34. The method according to any one of claim 20 to claim 33, wherein when the apparatus is used to perform a logic gate with a single complex-valued neuron, the signal preparation unit comprises three MZIs, the dividing the input light from a laser source into a plurality of light beams comprises: dividing the input light into four light beams, and modulating the magnitude of each light beam to generate three input signals and the reference signal, wherein the three input signals comprise two logic inputs and one bias.

35. The method according to claim 34, wherein the logic gate is an AND, OR, NAND or XOR gate.

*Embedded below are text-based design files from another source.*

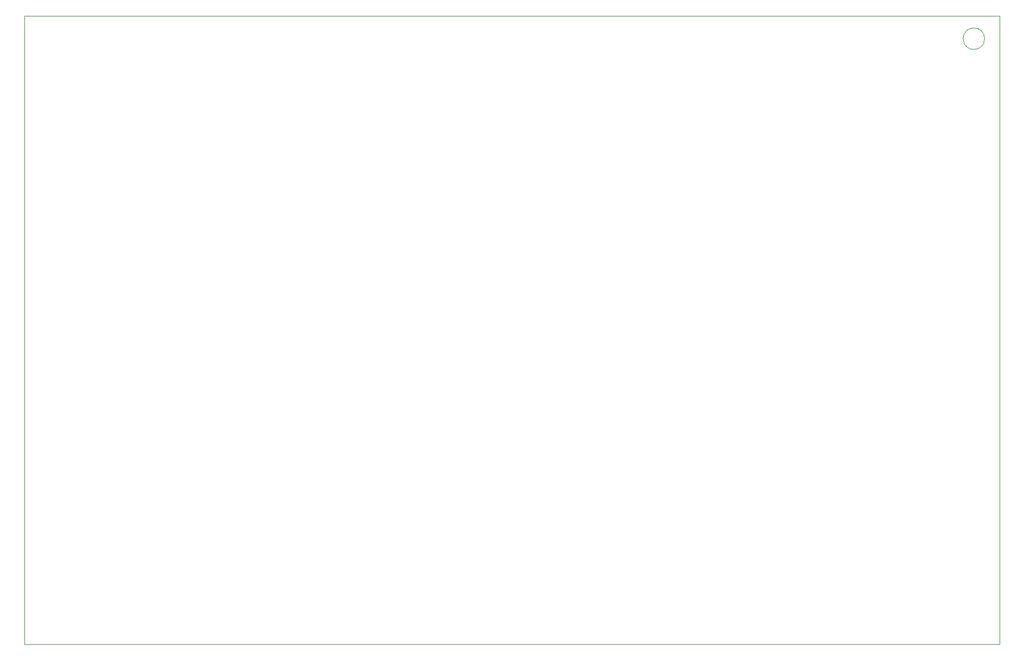
<source format=gbr>
%TF.GenerationSoftware,KiCad,Pcbnew,9.0.1*%
%TF.CreationDate,2025-04-15T15:16:39+02:00*%
%TF.ProjectId,lcd,6c63642e-6b69-4636-9164-5f7063625858,rev?*%
%TF.SameCoordinates,Original*%
%TF.FileFunction,Profile,NP*%
%FSLAX46Y46*%
G04 Gerber Fmt 4.6, Leading zero omitted, Abs format (unit mm)*
G04 Created by KiCad (PCBNEW 9.0.1) date 2025-04-15 15:16:39*
%MOMM*%
%LPD*%
G01*
G04 APERTURE LIST*
%TA.AperFunction,Profile*%
%ADD10C,0.050000*%
%TD*%
G04 APERTURE END LIST*
D10*
X216750000Y-57150000D02*
G75*
G02*
X213550000Y-57150000I-1600000J0D01*
G01*
X213550000Y-57150000D02*
G75*
G02*
X216750000Y-57150000I1600000J0D01*
G01*
X73550000Y-53750000D02*
X218950000Y-53750000D01*
X218950000Y-147550000D01*
X73550000Y-147550000D01*
X73550000Y-53750000D01*
M02*

</source>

36. The method according to any one of claim 20 to claim 33, wherein when the apparatus is used to perform a classification of dataset Iris, the signal preparation unit comprises three MZIs, the dividing the input light from a laser source into a plurality of light beams comprises: dividing the input light into six light beams, and modulating the magnitude and/or the phase of each light beam to generate five input signals and the reference signal, wherein the five input signals comprise four inputs and one bias; the adjusting the configuration of the MZIs comprises: adjusting, by the weighting unit, the configuration of 12 MZIs which are used to form the weighting unit according to a 4 by 3 weight matrix to transform the generated five input signals into three output signals; and the interfering one of the at least one output signal with the reference signal comprises: interfering, by each of three coherent detection units, one of the three output signals with the reference signal to obtain information encoded in the magnitude and/or phase of the output signal.

37. The method according to claim 36, wherein the providing the apparatus further comprises: providing the apparatus which comprises a single layer complex-valued neural network trained using any one of the following parameters: three phase parameters {φ1, φ2, φ3}, or three magnitude parameters {ρ1, ρ2, ρ3), or a combination of phase and magnitude parameters {ρ1,(ρ2,<φ1),(ρ2,<φ2)}.

38. The method according to any one of claim 20 to claim 33, wherein when the apparatus is used to perform a handwriting recognition task, the providing the apparatus further comprises: providing the apparatus which comprises a multi-layer perceptron formed by a plurality of single-layered complex-valued neural networks arranged in a cascading way or a recurrent way.